A horse race is a sport in which humans and horses compete to be the first to cross a finish line. Some people criticize the sport, arguing that it’s inhumane or corrupted by doping and overbreeding. However, others believe that horse racing is still a fun and exciting activity for both spectators and participants.

Whether you are a casual fan or an experienced handicapper, it’s important to understand horse racing terminology before placing your wagers. Some of the most common terms include:

Blinkers: Equipment worn on a horse’s head that restricts its vision to help focus attention and avoid distractions. Blinkers are often used to improve a horse’s speed. A bad step out of the starting gate (sometimes indicated by a horse ducking its head or dropping to its knees). Sudden veering from a straight course.

Company: Multiple uses include describing the competition in a race (‘He’s battled in top company.’) and a morning workout in which multiple horses are paired together (‘He worked a half-mile in company.’)

Clubhouse turn: Generally the turn immediately after the finish line and closest to the clubhouse. Also called the first turn.

Dirt track: A racetrack made from dirt. A track with a grass surface is called a turf course.

Closing ground: Term used to describe a horse’s ability to run its best in the final stages of a race. A horse that can close from off the pace is said to have good closing ground.

Colored pole: Striped markers placed at measured distances around the track to mark a quarter mile or other increments of distance. Pole colors usually include red for quarter-mile designations, green for eighth-mile designations and black for sixteenth-mile designations.

Derby: A race that takes place on the first Saturday in May. It’s the most prestigious race of the Triple Crown series and is held at Churchill Downs in Louisville, Kentucky.
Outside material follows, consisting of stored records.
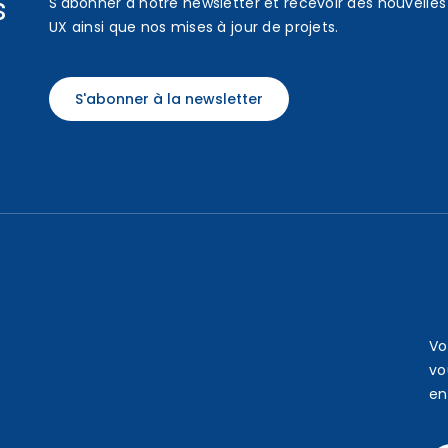
s
S'abonner à notre newsletter et recevoir des nouvelles 
UX ainsi que nos mises à jour de projets.
S'abonner à la newsletter
Vo
vo
en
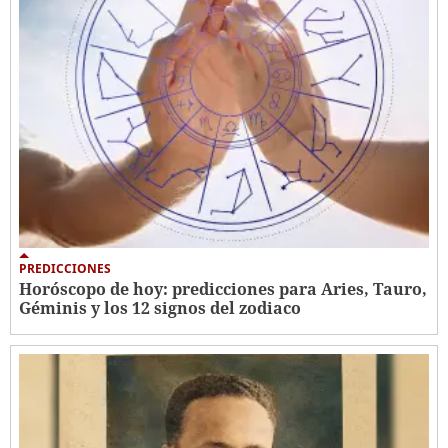
PREDICCIONES
Horóscopo de hoy: predicciones para Aries, Tauro,
Géminis y los 12 signos del zodiaco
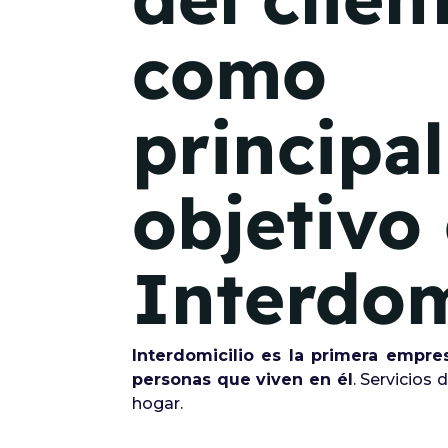
como
principal
objetivo
Interdom
Interdomicilio es la primera empre
personas que viven en él
. Servicios
hogar.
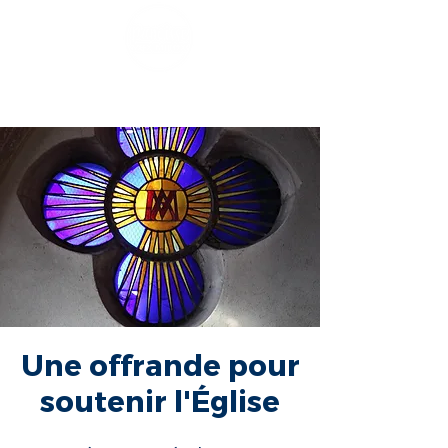
Une offrande pour
soutenir l'Église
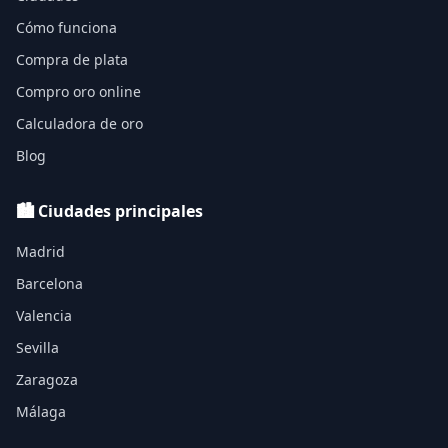
Cómo funciona
Compra de plata
Compro oro online
Calculadora de oro
Blog
🏙️ Ciudades principales
Madrid
Barcelona
Valencia
Sevilla
Zaragoza
Málaga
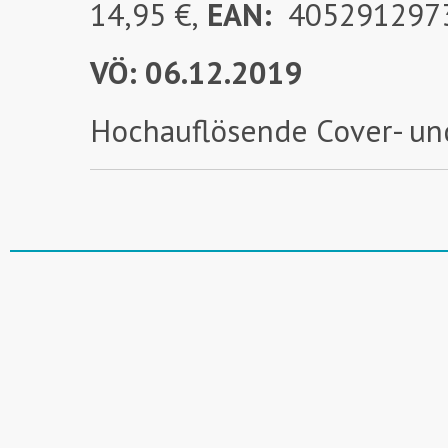
14,95 €,
EAN:
405291297
VÖ: 06.12.2019
Hochauflösende Cover- un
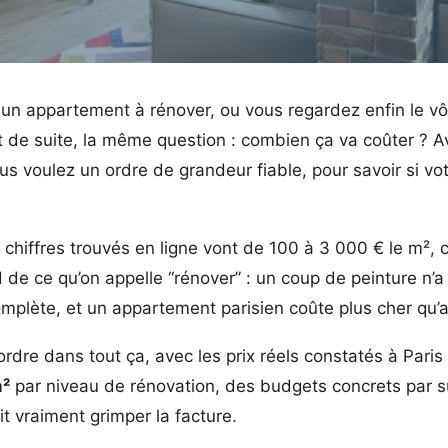
 un appartement à rénover, ou vous regardez enfin le vô
out de suite, la même question : combien ça va coûter ?
us voulez un ordre de grandeur fiable, pour savoir si vot
s chiffres trouvés en ligne vont de 100 à 3 000 € le m², 
 de ce qu’on appelle “rénover” : un coup de peinture n’a
plète, et un appartement parisien coûte plus cher qu’ai
’ordre dans tout ça, avec les prix réels constatés à Paris
m²
par niveau de rénovation, des budgets concrets par su
it vraiment grimper la facture.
Pace: The rate at which a horse travels during a race. A pace that’s too fast can cause a horse to tire early and collapse at the end. A pace that’s too slow can allow a horse to fade and finish behind the winner.

Stakes race: A class of race where horses are assigned a specific weight according to their age, distance and sex. The higher the stakes, the greater the prize money.

Pedigree: A thoroughbred’s genetic history as shown on a pedigree diagram. A horse with a high number of winners in a given year is said to have a full book.

Blanket finish: A finish so close for the win that you could put a blanket over the horses.

A bet type in which a horse must finish either first or second to collect. It’s a riskier bet, but one that can pay off if your horse is correctly positioned.